#### [SOURCE MATERIAL]
Start of Block
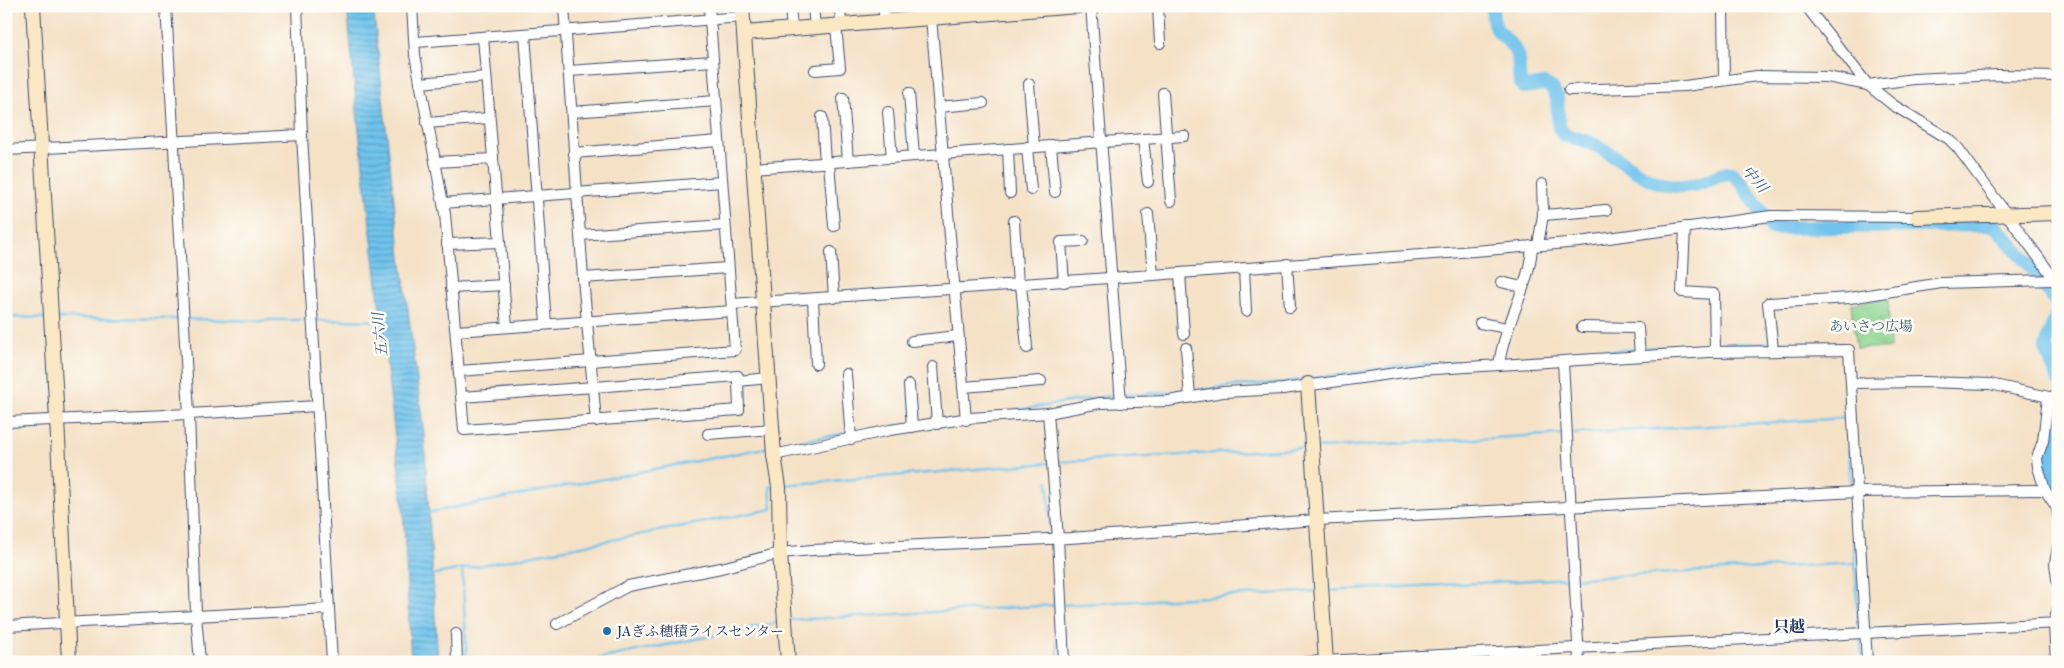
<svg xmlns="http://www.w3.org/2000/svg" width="2064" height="668" font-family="'IM FELL French Canon','Noto Serif JP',serif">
<defs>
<pattern id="park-tufts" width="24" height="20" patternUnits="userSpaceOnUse" patternTransform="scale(1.25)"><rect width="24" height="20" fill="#8ed691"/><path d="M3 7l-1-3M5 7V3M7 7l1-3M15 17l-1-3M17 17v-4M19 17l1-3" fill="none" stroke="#7ab87f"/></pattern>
<pattern id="water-rules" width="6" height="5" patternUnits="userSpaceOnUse" patternTransform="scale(1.25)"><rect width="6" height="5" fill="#6fc3ec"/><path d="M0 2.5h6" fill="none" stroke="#5a9fc2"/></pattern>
</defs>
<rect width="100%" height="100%" fill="#fdfcf7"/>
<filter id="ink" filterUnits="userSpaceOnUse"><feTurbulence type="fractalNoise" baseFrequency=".02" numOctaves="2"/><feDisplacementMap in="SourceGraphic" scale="10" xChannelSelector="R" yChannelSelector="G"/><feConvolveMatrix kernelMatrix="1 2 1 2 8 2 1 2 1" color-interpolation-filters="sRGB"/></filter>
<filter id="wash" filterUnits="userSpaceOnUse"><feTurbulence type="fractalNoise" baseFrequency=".0096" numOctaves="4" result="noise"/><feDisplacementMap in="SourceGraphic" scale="20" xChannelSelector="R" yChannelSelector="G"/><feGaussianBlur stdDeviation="1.12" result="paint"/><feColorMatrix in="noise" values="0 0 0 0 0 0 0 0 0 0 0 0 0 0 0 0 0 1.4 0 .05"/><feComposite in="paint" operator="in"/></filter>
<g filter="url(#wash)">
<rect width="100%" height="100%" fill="#f4e1c6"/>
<polygon fill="url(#park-tufts)" stroke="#548278" points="1888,298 1890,348 1856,348 1851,304"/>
<polygon fill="url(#water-rules)" stroke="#4579a5" points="347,6 373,6 395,210 424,434 438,662 411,662 403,505 358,122"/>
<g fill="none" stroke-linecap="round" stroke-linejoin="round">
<g stroke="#6fc3ec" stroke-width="2.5">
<polyline points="6,317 47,318"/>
<polyline points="55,318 180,319"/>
<polyline points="185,319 264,321 267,320 309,320"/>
<polyline points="314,320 384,321"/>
<polyline points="1776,343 1843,344 1843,347"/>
<polyline points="1719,344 1771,343"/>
<polyline points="1641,348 1713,345"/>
<polyline points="1843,352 1851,489"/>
<polyline points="1504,359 1636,349"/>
<polyline points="1191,391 1232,386 1279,383 1409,365 1496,359"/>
<polyline points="1124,395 1186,392"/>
<path d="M1018,410c33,-4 66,-13 100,-14"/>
<polyline points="854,432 873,429"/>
<polyline points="1569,434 1847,418"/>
<polyline points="777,445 848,433"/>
<polyline points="1317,448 1563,434"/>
<polyline points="1055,462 1309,448"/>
<polyline points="1048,481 1051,535"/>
<polyline points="783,485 1049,463"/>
<polyline points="1851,494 1859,631"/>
<polyline points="426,513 770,447"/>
<polyline points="1052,541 1058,662"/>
<polyline points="462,568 467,662"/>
<polyline points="431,575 772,509 770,486 775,486"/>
<polyline points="1578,578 1856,563"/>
<polyline points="1326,591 1572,578"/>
<polyline points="1064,605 1318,591"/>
<polyline points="789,620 1058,605"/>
<polyline points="1860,637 1862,656"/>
<polyline points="582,662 781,622"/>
</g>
<g stroke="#6fc3ec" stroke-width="14">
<path d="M1493,6c-3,32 17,28 24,49 4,10 -1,23 6,32l22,-3 7,4 5,9 2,30 5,8c11,3 23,5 33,11 25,13 50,39 79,40 11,1 25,-2 35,-7 8,-3 12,-7 21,-6l9,9 31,46 222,-3 35,39 29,41"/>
<polyline points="2058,311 2049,335 2046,348 2058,380"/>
<path d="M2058,406c-4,29 -14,58 0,85"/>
</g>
</g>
</g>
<g filter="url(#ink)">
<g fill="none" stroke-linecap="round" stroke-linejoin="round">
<defs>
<g id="street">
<polyline points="166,6 189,414 196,615 200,662"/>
<polyline points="297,6 302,135 332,662"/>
<polyline points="412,6 415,55 445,214 464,430 739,410 738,381"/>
<polyline points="564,6 583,278 596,421"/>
<polyline points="790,6 792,29"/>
<polyline points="813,6 815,27"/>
<polyline points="840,6 841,25"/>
<polyline points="883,6 885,22"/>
<polyline points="930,6 966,420"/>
<polyline points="1091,6 1121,403"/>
<polyline points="1158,6 1160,43"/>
<polyline points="1723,6 1724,80"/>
<polyline points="1806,6 1868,85 1893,105 1949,139 1958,148 2058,284"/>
<polyline points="525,34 546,324"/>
<polyline points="483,37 507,327"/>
<polyline points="416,42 742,17"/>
<polyline points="815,70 840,68 836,26"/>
<polyline points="569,71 713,61"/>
<polyline points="420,83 486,77"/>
<polyline points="1029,84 1034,147"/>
<polyline points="1569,90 1685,86 1757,76 1827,77 1868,85 1914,79 1998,75 2058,76"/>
<polyline points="909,93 914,156"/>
<polyline points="1163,93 1171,201"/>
<polyline points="843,98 848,161"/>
<polyline points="938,107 983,103"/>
<polyline points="572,112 716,101"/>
<polyline points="888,112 892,158"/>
<polyline points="822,117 825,163"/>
<polyline points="427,123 489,118"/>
<polyline points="1143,139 1148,182"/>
<polyline points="1051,145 1055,192"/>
<polyline points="1027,147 1031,190"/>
<polyline points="1008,149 1010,193"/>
<polyline points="6,150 302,135"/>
<polyline points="574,153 719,141"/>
<polyline points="435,162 493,159"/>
<polyline points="829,163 834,226"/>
<polyline points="754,168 1184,136"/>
<polyline points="443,203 722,182"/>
<polyline points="1148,214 1153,275"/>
<polyline points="1543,215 1606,210"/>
<polyline points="1014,221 1018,285"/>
<polyline points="1685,227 1682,292 1714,294 1715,351"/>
<polyline points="580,235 725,225"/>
<polyline points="447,244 500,242"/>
<polyline points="1538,245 1543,215 1542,184"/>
<polyline points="831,252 834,298"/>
<polyline points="1287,264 1290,307"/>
<polyline points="1244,268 1246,311"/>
<polyline points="1180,273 1184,334"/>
<polyline points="583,278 728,268"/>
<polyline points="1064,282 1061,242 1083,241"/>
<polyline points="1501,282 1522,287"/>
<polyline points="1021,284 1027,348"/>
<polyline points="451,288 504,285"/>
<polyline points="813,299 816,364"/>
<polyline points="732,304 1153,275 1487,250 1579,242 1771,216 1917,217"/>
<polyline points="1480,323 1507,328"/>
<polyline points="1582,327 1638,328 1640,356"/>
<polyline points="456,331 732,311"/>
<polyline points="912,341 958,336"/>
<polyline points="1186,348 1190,397"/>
<polyline points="1773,350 1768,303 1850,298 1941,283 2054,280"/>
<polyline points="1563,362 1579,662"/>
<path d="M1499,365c5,-41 31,-78 33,-119"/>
<polyline points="933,367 937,424"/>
<polyline points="459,371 735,350 709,6"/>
<polyline points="846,374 851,439"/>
<polyline points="1851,383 1924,382 1990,384 2058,399"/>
<polyline points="909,385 912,427"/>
<polyline points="963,387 1041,381"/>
<polyline points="462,397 738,376 738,381 769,378"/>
<polyline points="2048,398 2043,441 2037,458 2038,467 2045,490 2057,508 2058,516"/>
<polyline points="1048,413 1058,538 1064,662"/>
<polyline points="6,422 189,414 317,406"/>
<polyline points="708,434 773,429"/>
<polyline points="774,455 890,430 970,418 1048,413 1100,403 1168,401 1223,392 1283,389 1418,370 1709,352 1849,350 1867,662"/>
<polyline points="2058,546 2055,564 2058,585"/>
<polyline points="557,624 628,586 721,568 780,553 812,550 1070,538 1317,520 1857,492 2045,490"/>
<polyline points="6,626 329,609"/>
<polyline points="456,634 457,662"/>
<polyline points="1305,662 2058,623"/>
<polyline points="2056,662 2054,623 2058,609"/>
</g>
<g id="secondary">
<polyline points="33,6 57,419 69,662"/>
<polyline points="742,6 774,455 779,487 780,553 788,662"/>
<polyline points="744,33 1078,6"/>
<polyline points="1917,217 2058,213"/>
<polyline points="1308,384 1326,662"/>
</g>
</defs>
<use href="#street" stroke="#3c4a6e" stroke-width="12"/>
<use href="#secondary" stroke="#3c4a6e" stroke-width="16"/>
<use href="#street" stroke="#fff" stroke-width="10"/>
<use href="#secondary" stroke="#fae7c3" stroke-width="14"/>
</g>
</g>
<circle fill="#1f6fb2" stroke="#fdfcf7" stroke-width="2" cx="607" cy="631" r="5"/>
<g text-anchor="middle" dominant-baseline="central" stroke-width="5" stroke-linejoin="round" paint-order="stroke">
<g font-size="14" fill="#3e616d" stroke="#fdfcf7">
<text x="1871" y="326">あいさつ広場</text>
</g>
<g font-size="14" fill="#1b2f5e" stroke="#fdfcf7" text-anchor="start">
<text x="617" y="631">JAぎふ穂積ライスセンター</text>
</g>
<g font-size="15" font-style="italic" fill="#345b89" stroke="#fdfcf7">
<text transform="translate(1755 179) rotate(50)">中川</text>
<text transform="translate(380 335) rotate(-96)">五六川</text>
</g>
<g font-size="16" font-weight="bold" fill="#1b2f5e" stroke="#fdfcf7">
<text x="1789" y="626">只越</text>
</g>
</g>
<rect width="2064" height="668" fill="none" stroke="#fdfcf7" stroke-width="25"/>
</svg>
End of Block
#### [WORK TASK]
Each line in the listing where the word "feDisplacementMap" is found is to be copied.

#### [RESULT OF THIS TASK]
<filter id="ink" filterUnits="userSpaceOnUse"><feTurbulence type="fractalNoise" baseFrequency=".02" numOctaves="2"/><feDisplacementMap in="SourceGraphic" scale="10" xChannelSelector="R" yChannelSelector="G"/><feConvolveMatrix kernelMatrix="1 2 1 2 8 2 1 2 1" color-interpolation-filters="sRGB"/></filter>
<filter id="wash" filterUnits="userSpaceOnUse"><feTurbulence type="fractalNoise" baseFrequency=".0096" numOctaves="4" result="noise"/><feDisplacementMap in="SourceGraphic" scale="20" xChannelSelector="R" yChannelSelector="G"/><feGaussianBlur stdDeviation="1.12" result="paint"/><feColorMatrix in="noise" values="0 0 0 0 0 0 0 0 0 0 0 0 0 0 0 0 0 1.4 0 .05"/><feComposite in="paint" operator="in"/></filter>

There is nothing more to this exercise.